Take for example the iris dataset, I want to get the max petal width for each species, using this query:

iris %>% group_by(Species) %>% summarise(max(Petal.Width))

Which returns the following result:

# A tibble: 3 x 2
  Species    `max(Petal.Width)`
  <fct>                   <dbl>
1 setosa                    0.6
2 versicolor                1.8
3 virginica                 2.5

Now I want to know the petal length of each of those rows with max petal width values.[1] How would I go about doing this? A select is not working:

iris %>% group_by(Species) %>% select(Species,Petal.Length,Petal.Width) %>% summarise(max_val = max(Petal.Width))

Because I don't get the petal length attribute is still missing with this.

1: For example, the row where the petal width is 1.8 and the species is versicolor, the petal length is 4.8 - and I would like to have this info with the result.

1

1 Answers

1
votes

Think of summarize as aggregating rows - combining them.
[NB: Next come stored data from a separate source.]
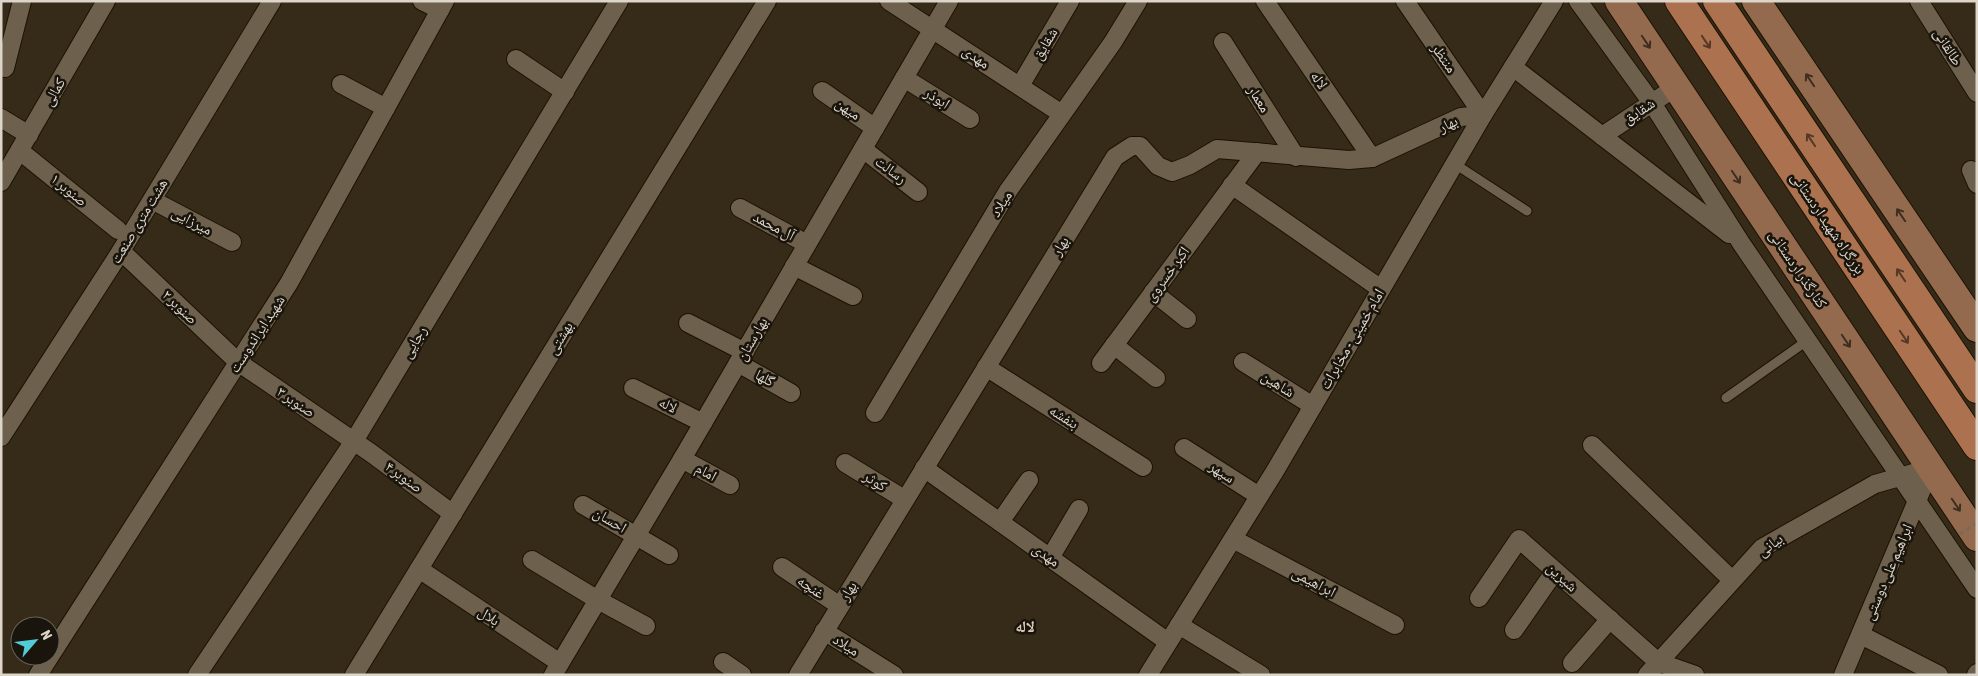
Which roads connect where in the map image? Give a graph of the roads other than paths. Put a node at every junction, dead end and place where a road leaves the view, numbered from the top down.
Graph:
1 (22, 1) edge
2 (106, 1) edge
3 (272, 1) edge
4 (422, 1) edge
5 (619, 1) edge
6 (766, 1) edge
7 (890, 1) edge
8 (949, 1) edge
9 (1070, 1) edge
10 (1138, 1) edge
11 (1266, 1) edge
12 (1405, 1) edge
13 (1578, 1) edge
14 (1619, 1) edge
15 (1679, 1) edge
16 (1717, 1) edge
17 (1919, 1) edge
18 (1760, 2) edge
19 (1547, 5) edge
20 (442, 6) edge
21 (933, 28) junction
22 (1223, 42) dead end
23 (516, 59) dead end
24 (1, 67) edge
25 (1513, 67) junction
26 (904, 78) junction
27 (340, 84) dead end
28 (1020, 86) junction
29 (1676, 87) junction
30 (822, 91) dead end
31 (565, 92) junction
32 (1977, 93) edge
33 (1652, 103) junction
34 (386, 108) junction
35 (1062, 114) junction
36 (1483, 115) junction
37 (1, 118) edge
38 (970, 118) dead end
39 (875, 128) junction
40 (29, 135) junction
41 (1602, 136) junction
42 (863, 149) junction
43 (20, 151) junction
44 (1257, 152) junction
45 (1296, 157) junction
46 (1372, 158) junction
47 (1455, 164) junction
48 (1, 182) edge
49 (1232, 185) junction
50 (918, 192) dead end
51 (152, 200) junction
52 (740, 208) dead end
53 (1527, 211) dead end
54 (118, 230) dead end
55 (232, 242) dead end
56 (1741, 243) junction
57 (807, 244) junction
58 (121, 251) junction
59 (794, 266) junction
60 (1381, 289) junction
61 (1153, 292) junction
62 (853, 296) dead end
63 (1830, 318) junction
64 (1187, 319) dead end
65 (688, 322) dead end
66 (1977, 328) edge
67 (1808, 340) junction
68 (1114, 344) junction
69 (741, 357) junction
70 (238, 362) junction
71 (1101, 362) dead end
72 (1244, 362) dead end
73 (986, 367) junction
74 (1156, 378) dead end
75 (633, 388) dead end
76 (1977, 389) edge
77 (791, 393) dead end
78 (1726, 398) dead end
79 (1313, 406) junction
80 (875, 413) dead end
81 (703, 423) junction
82 (1, 437) edge
83 (354, 441) junction
84 (1592, 446) dead end
85 (1977, 446) edge
86 (1184, 448) dead end
87 (682, 459) junction
88 (845, 463) dead end
89 (1143, 467) dead end
90 (924, 468) junction
91 (1931, 468) junction
92 (1900, 476) junction
93 (1029, 480) dead end
94 (730, 485) dead end
95 (1259, 496) junction
96 (904, 499) junction
97 (1918, 503) junction
98 (583, 505) dead end
99 (1079, 509) dead end
100 (453, 514) junction
101 (1000, 522) junction
102 (636, 536) junction
103 (1968, 536) edge
104 (1233, 539) junction
105 (669, 555) dead end
106 (1050, 558) junction
107 (532, 560) dead end
108 (782, 567) dead end
109 (419, 569) junction
110 (1555, 571) junction
111 (1732, 580) junction
112 (1977, 589) edge
113 (1479, 598) dead end
114 (598, 600) junction
115 (840, 606) junction
116 (1610, 619) junction
117 (1395, 624) dead end
118 (1179, 625) junction
119 (646, 626) dead end
120 (1514, 630) dead end
121 (824, 631) junction
122 (1860, 635) junction
123 (1168, 642) junction
124 (723, 662) dead end
125 (1658, 662) junction
126 (1572, 663) dead end
127 (556, 669) edge
128 (38, 675) edge
129 (197, 675) edge
130 (354, 675) edge
131 (742, 675) edge
132 (798, 675) edge
133 (894, 675) edge
134 (1148, 675) edge
135 (1261, 675) edge
136 (1646, 675) edge
137 (1695, 675) edge
138 (1843, 675) edge
139 (1939, 675) edge

1 - 24 street
2 - 40 street, کمالی
3 - 51 street, هشت متری صنعت
4 - 20 street
5 - 31 street, رجایی
6 - 100 street, بهشتی
7 - 21 street, مهدی
8 - 21 street, بهارستان
9 - 28 street, شقایق
10 - 35 street, میلاد
11 - 46 street, لاله
12 - 36 street, منتظر
13 - 33 street
14 -> 29 main road, کنارگذر اردستانی
15 -> 85 highway, بزرگراه شهید اردستانی
76 -> 16 highway
17 - 32 street, طالقانی
66 -> 18 main road
19 - 25 street, امام خمینی - مخابرات
20 - 34 street, شهید ایراندوست
21 - 26 street, بهارستان
21 - 28 street, مهدی
22 - 45 street, معمار
23 - 31 street
25 - 36 street, امام خمینی - مخابرات
25 - 41 street
26 - 38 street, ابوذر
26 - 39 street, بهارستان
27 - 34 street
28 - 35 street, مهدی
29 - 33 street, شقایق
29 -> 63 main road, کنارگذر اردستانی
30 - 39 street, میهن
31 - 83 street, رجایی
33 - 41 street, شقایق
33 - 56 street
34 - 70 street, شهید ایراندوست
35 - 80 street, میلاد
36 - 46 street, بهار
36 - 47 street, امام خمینی - مخابرات
37 - 40 street
39 - 42 street, بهارستان
40 - 43 street, کمالی
41 - 56 street
42 - 50 street, رسالت
42 - 57 street, بهارستان
43 - 48 street, کمالی
43 - 54 street, صنوبر ۱
44 - 45 street, بهار
44 - 49 street, اکبر خسروی
44 - 73 street, بهار
45 - 46 street, بهار
47 - 53 lane
47 - 60 street, امام خمینی - مخابرات
49 - 60 street
49 - 61 street, اکبر خسروی
51 - 55 street, میرزایی
51 - 58 street, هشت متری صنعت
52 - 57 street, آل محمد
56 - 67 street
57 - 59 street, بهارستان
58 - 70 street, صنوبر ۲
58 - 82 street, هشت متری صنعت
59 - 62 street
59 - 69 street, بهارستان
60 - 79 street, امام خمینی - مخابرات
61 - 64 street
61 - 68 street, اکبر خسروی
63 - 67 street
63 -> 91 main road, کنارگذر اردستانی
65 - 69 street
67 - 78 lane
67 - 92 street
68 - 71 street, اکبر خسروی
68 - 74 street
69 - 77 street, گلها
69 - 81 street, بهارستان
70 - 83 street, صنوبر ۳
70 - 128 street, شهید ایراندوست
72 - 79 street, شاهین
73 - 89 street, بنفشه
73 - 90 street, بهار
75 - 81 street, لاله
79 - 95 street, امام خمینی - مخابرات
81 - 87 street, بهارستان
83 - 100 street, صنوبر ۴
83 - 129 street, رجایی
84 - 111 street
86 - 95 street, سپهر
87 - 94 street, امام
87 - 102 street, بهارستان
88 - 96 street, کوثر
90 - 96 street, بهار
90 - 101 street, مهدی
91 - 92 street, بیانی
91 - 97 street, ابراهیم علی دوستی
91 -> 103 main road, کنارگذر اردستانی
92 - 97 street
92 - 111 street, بیانی
93 - 101 street
95 - 104 street, امام خمینی - مخابرات
96 - 115 street, بهار
97 - 112 street
97 - 122 street, ابراهیم علی دوستی
98 - 102 street, احسان
99 - 106 street
100 - 109 street, بهشتی
101 - 106 street, مهدی
102 - 105 street, احسان
102 - 114 street, بهارستان
104 - 117 street, ابراهیمی
104 - 118 street, امام خمینی - مخابرات
106 - 123 street, مهدی
107 - 114 street
108 - 115 street, غنچه
109 - 127 street, بلال
109 - 130 street, بهشتی
110 - 113 street, شیرین
110 - 116 street, شیرین
110 - 120 street
111 - 125 street, بیانی
114 - 119 street
114 - 127 street, بهارستان
115 - 121 street, بهار
116 - 125 street, شیرین
116 - 126 street
118 - 123 street, امام خمینی - مخابرات
118 - 135 street
121 - 132 street, بهار
121 - 133 street, میلاد
122 - 138 street, ابراهیم علی دوستی
122 - 139 street
123 - 134 street, امام خمینی - مخابرات
124 - 131 street
125 - 136 street, بیانی
125 - 137 street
It works with functions like mean, max, n_distinct, that give a single number summary of a column.

max is sort of a special case - it is a single number summary function, but it doesn't actually combine values. In this case, you don't want to find the maximum, you want to find the row with the maximum value. Keeping a particular row is a filter operation, not a summarize operation, so we can do it like a few different ways.

## keep the row(s) with the maximum Petal Width
iris %>% 
  group_by(species) %>%
  filter(Petal.Width == max(Petal.Width))  

## sort by petal width and keep top row in each group
iris %>% 
  group_by(Species) %>%
  ## order the data by descending `Petal.Width`
  arrange(desc(Petal.Width)) %>%
  ## keep the top row
  slice(1)

## use the built-in function for this particular case!
iris %>%
  group_by(Species) %>%
  slice_max(Petal.Width)

These are basically the same - they'll differ if there are ties for the row with the maximum petal width - the slice(1) method will keep only one row, the Petal.Width == max(Petal.Width) will keep all the rows tied for the max, and the slice_max method will let you choose using the with_ties argument (defaults to keeping all tied rows).